Vorbereitung auf eine Reise mit Prothese

Sommerzeit ist Reisezeit. Und während sich rundum viele auf den Urlaub freuen, mischen sich bei dem ein oder der anderen Prothesenträger*in Ängste und Sorgen in die Vorfreude. Denn das Reisen mit Prothese kann gerade für Leute, die erst kürzlich amputiert wurden oder zum ersten Mal mit Prothese verreisen verunsichern. Aber - und hier die gute Nachricht - das muss nicht so sein. Mit etwas Vorbereitung, der entsprechenden Planung und ein paar Tipps aus der Community ist jede Reise auch mit Prothese gut zu schaffen.

Hier also meine ganz persönlichen Tipps für die Vorbereitung deiner nächsten Reise.

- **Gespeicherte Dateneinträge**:
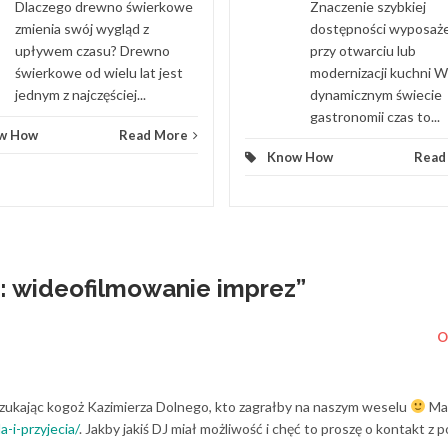
Dlaczego drewno świerkowe
Znaczenie szybkiej
zmienia swój wygląd z
dostępności wyposaż
upływem czasu? Drewno
przy otwarciu lub
świerkowe od wielu lat jest
modernizacji kuchni W
jednym z najczęściej...
dynamicznym świecie
gastronomii czas to...
w How
Read More
Know How
Read
: wideofilmowanie imprez
”
O
 szukając kogoż Kazimierza Dolnego, kto zagrałby na naszym weselu
Ma
a-i-przyjecia/
. Jakby jakiś DJ miał możliwość i chęć to proszę o kontakt z p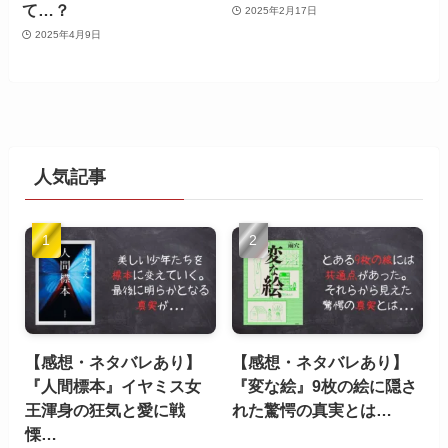
て…？
2025年2月17日
2025年4月9日
人気記事
【感想・ネタバレあり】
【感想・ネタバレあり】
『人間標本』イヤミス女
『変な絵』9枚の絵に隠さ
王渾身の狂気と愛に戦
れた驚愕の真実とは…
慄…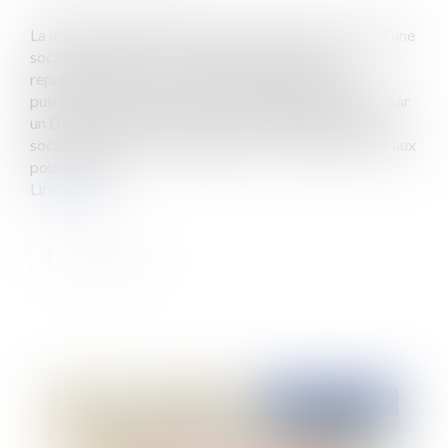
La mention de Directeur Général dans l’extrait Kbis d’une
société ne suffit pas à lui donner le pouvoir de
représenter la société. Il est habituel que les tiers
puissent opposer à une société les engagements pris par
un Directeur Général qui figure sur l’extrait Kbis de la
société. En effet, les tiers peuvent croire de bonne foi aux
pouvoirs du...
Lire la suite
Publié le :
06/10/2022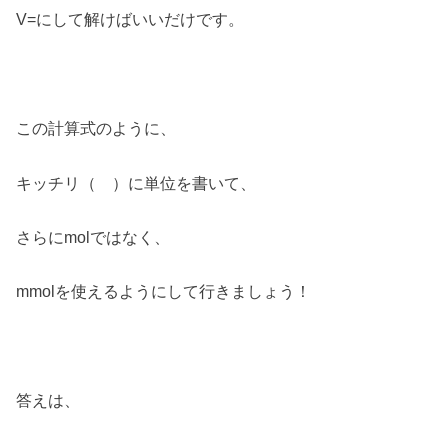
V=にして解けばいいだけです。
この計算式のように、
キッチリ（ ）に単位を書いて、
さらにmolではなく、
mmolを使えるようにして行きましょう！
答えは、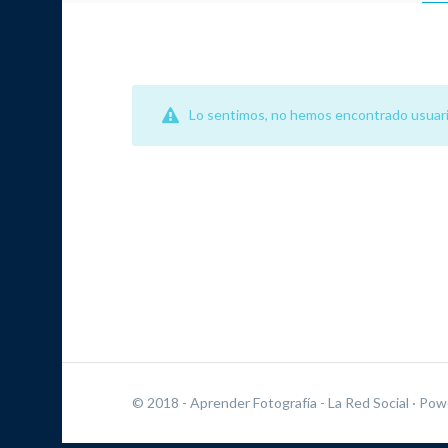
Lo sentimos, no hemos encontrado usuari
© 2018 - Aprender Fotografía - La Red Social
· Pow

- **AUFGABEN**:
- 1) Schreib aus dem Lesetext über das Reisen mit Prothese die Stelle von "Sommerzeit ist Reisezeit." bis einschließlich "gut zu schaffen." wortgetreu ab.
- 2) Stimmen diese Aussagen mit dem Lesetext über das Reisen mit Prothese überein? Antworte jeweils mit Ja oder Nein und zitiere wörtlich die entscheidenden Worte.
(a) Reisen mit Prothese kann besonders Menschen verunsichern, die erst vor Kurzem amputiert wurden.
(b) Die Tipps stammen von einem Reiseveranstalter.
(c) Mit Vorbereitung, Planung und Tipps aus der Community ist jede Reise auch mit Prothese gut zu schaffen.
- 3) Wie geht der Lesetext über die Reisevorbereitung mit Prothese weiter? Schreib ihn ab dem letzten Satz fort.
Die Auflistung ist eigenständiges Material und kein Teil des Lesetexts.

- **ANTWORTEN IN REIHENFOLGE**:
- 1)
Sommerzeit ist Reisezeit. Und während sich rundum viele auf den Urlaub freuen, mischen sich bei dem ein oder der anderen Prothesenträger*in Ängste und Sorgen in die Vorfreude. Denn das Reisen mit Prothese kann gerade für Leute, die erst kürzlich amputiert wurden oder zum ersten Mal mit Prothese verreisen verunsichern. Aber - und hier die gute Nachricht - das muss nicht so sein. Mit etwas Vorbereitung, der entsprechenden Planung und ein paar Tipps aus der Community ist jede Reise auch mit Prothese gut zu schaffen.

- 2)
(a) Ja: "gerade für Leute, die erst kürzlich amputiert wurden"
(b) Nein: "meine ganz persönlichen Tipps"
(c) Ja: "Mit etwas Vorbereitung, der entsprechenden Planung und ein paar Tipps aus der Community ist jede Reise auch mit Prothese gut zu schaffen."

- 3)
Einige Wochen vor der Reise

Es gibt eine Reihe von Punkten, über die sich - besonders unerfahrene - Reisende mit Prothese bereits einige Zeit vor dem eigentlichen Reiseantritt Gedanken machen sollten. Denn meiner Erfahrung nach hilft eine gute Vorbereitung, Stress aus den Reisetagen zu nehmen und so die Tour entspannt anzugehen und zu genießen.

  • Ein in meinen Augen wichtiger Teil der Vorbereitung ist, möglichst genau zu wissen, was mich auf der Reise erwarten wird - besonders bei langen Fernreisen. Wenn ich eine gute Idee habe, was mich auf der Reise erwartet, kann ich sie gedanklich einmal durchspielen, mögliche Hindernisse und Herausforderungen identifizieren und mir überlegen, wie ich mit eben diesen Hindernissen und Herausforderungen umgehen will.
  • Egal, um welche Art von Reise es sich handelt: Generell ist es gut sicherzustellen, dass du einen Prothesenpass hast, also ein Dokument, aus dem hervorgeht, dass du Prothesenträger*in bist, welches Modell du nutzt, sowie einige andere Daten zum Hilfsmittel. Ein solches Dokument kann bei den Sicherheitschecks am Flughafen oder bei manchen Zügen (wie zum Beispiel dem Eurostar) helfen.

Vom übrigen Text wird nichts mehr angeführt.